Begin DOCUMENT
Mr. Mayorkas continued to blame the Trump administration for the situation, saying he was left a broken immigration system not up to the test.
In fact, migrant numbers had been holding steady in late 2020, but have surged in recent weeks, coinciding with President Biden taking office and announcing a series of sweeping changed to undo many of the get-tough policies former President Donald Trump oversaw.
Yet earlier in the week Mr. Mayorkas revived a Trump-era idea, the “Volunteer Force,” which asked other Homeland Security agencies to let employees head to the border to help with the administrative and babysitting duties that are overwhelming Customs and Border Protection as it deals with children and families.
And on Thursday, Immigration and Customs Enforcement expanded that program, saying it was looking for deportation officers to volunteer to head to the border to help with the children.
“This situation mandates immediate action to protect the life and safety of federal personnel and the aliens in custody. To support its mission and mitigate the situation, CBP is in need of federal employees from Department of Homeland Security (DHS) Components to assist in critical security functions,” wrote Michael W. Meade, acting assistant director for field operations at ICE. “To assist, ERO is seeking volunteers to support CBP with security operations for family units and UACs in CBP custody.”
ERO is Enforcement and Removal Operations, ICE’s 4,000-person deportation force. UACs are “Unaccompanied Alien Children,” the government’s term for the juveniles showing up at the border without parents.
Mr. Meade said those who step forward could get overtime pay.
More than 3,000 of the children are stacked up in holding cell facilities run by Customs and Border Protection. The children are supposed to be there fewer than three days, but the surge has left the administration struggling to meet that goal.
Under the current process, the children are supposed to be quickly transferred to HHS, which sends them to contracted shelters that try to find sponsors to take the children.
End DOCUMENT
DESCRIPTION OF THE TASK:
For each statement, say yes or no as to whether it agrees with the border article, and quote the article's exact words that settle it.
1. ERO is a deportation force of about 4,000 people within ICE.
2. Children are supposed to stay in the Customs and Border Protection holding facilities for more than a week.
3. Volunteers who go to the border could be paid overtime.
The listing that comes next is separate material and has no connection to the border article.
Begin GIVEN MATERIAL
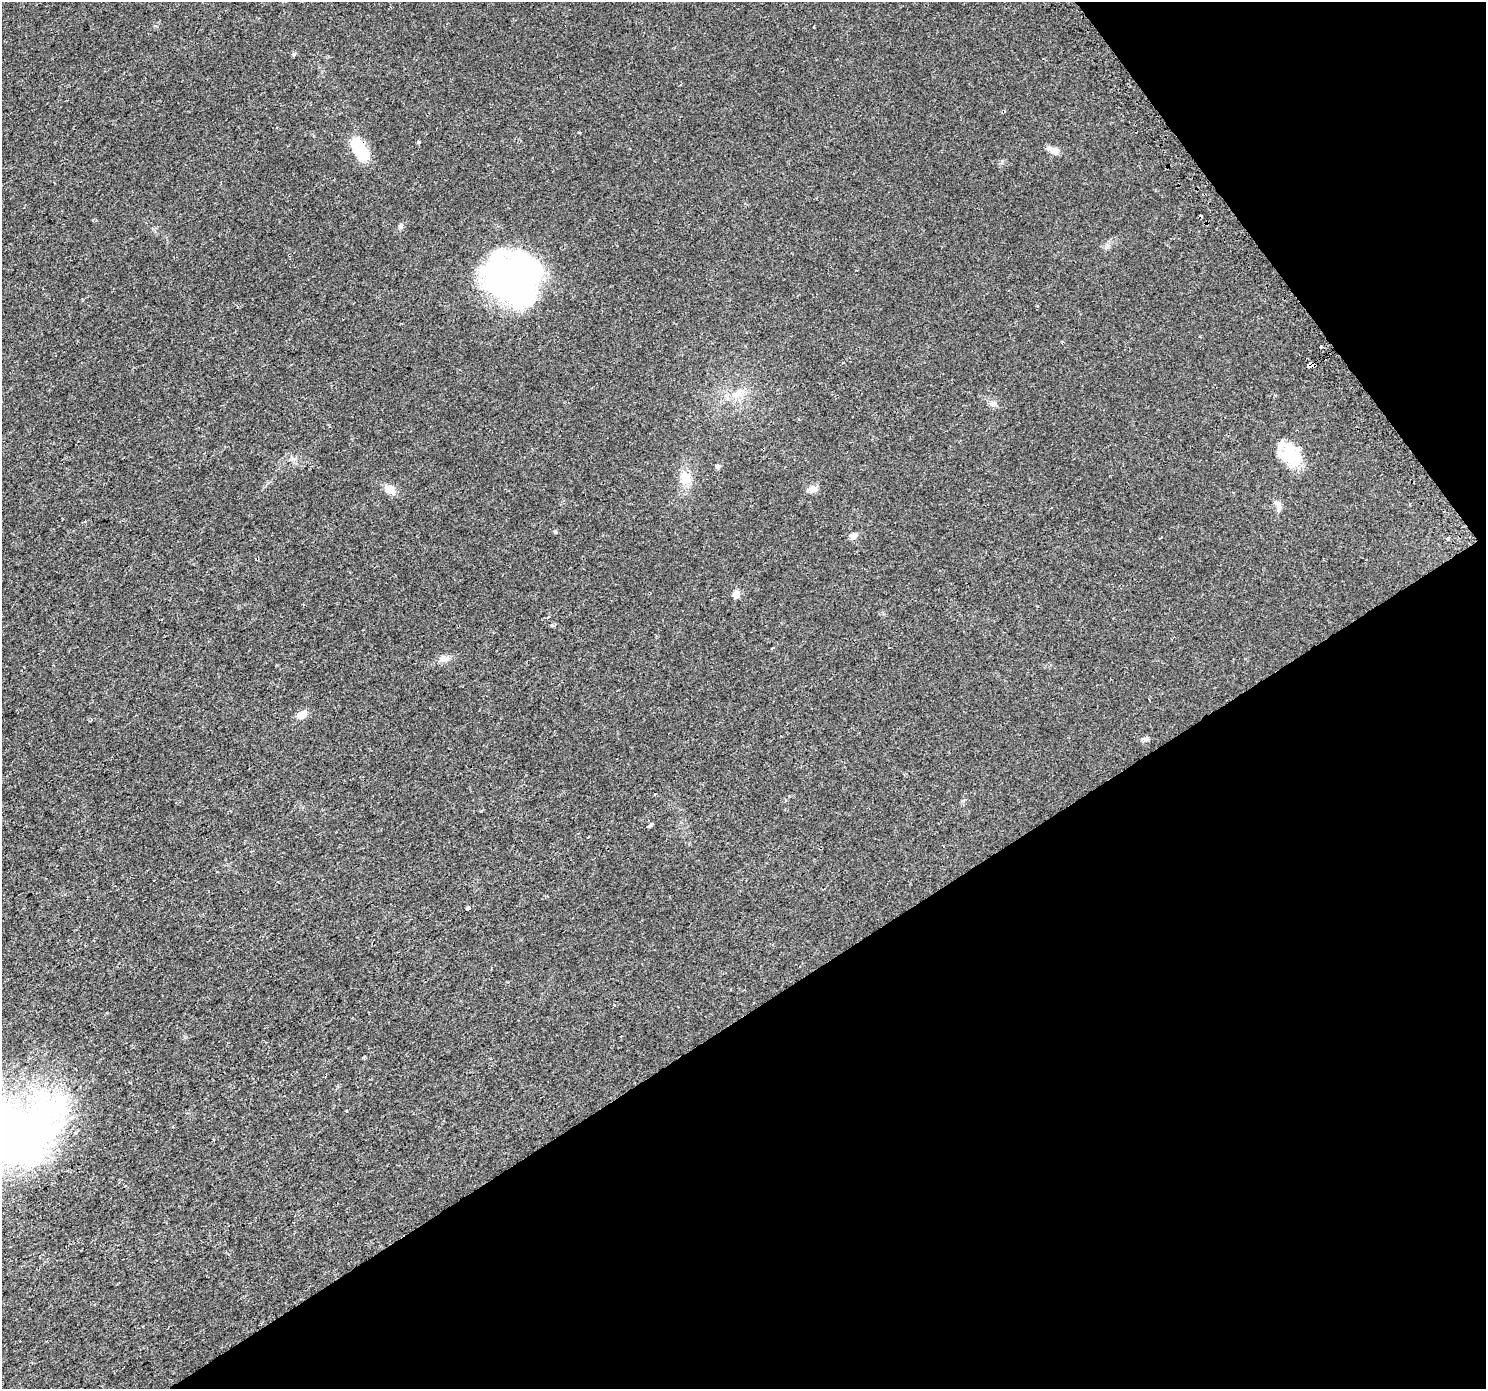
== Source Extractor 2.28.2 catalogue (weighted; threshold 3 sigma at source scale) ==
End GIVEN MATERIAL
SOLUTION:
1. Yes: "ERO is Enforcement and Removal Operations, ICE’s 4,000-person deportation force."
2. No: "The children are supposed to be there fewer than three days"
3. Yes: "Mr. Meade said those who step forward could get overtime pay."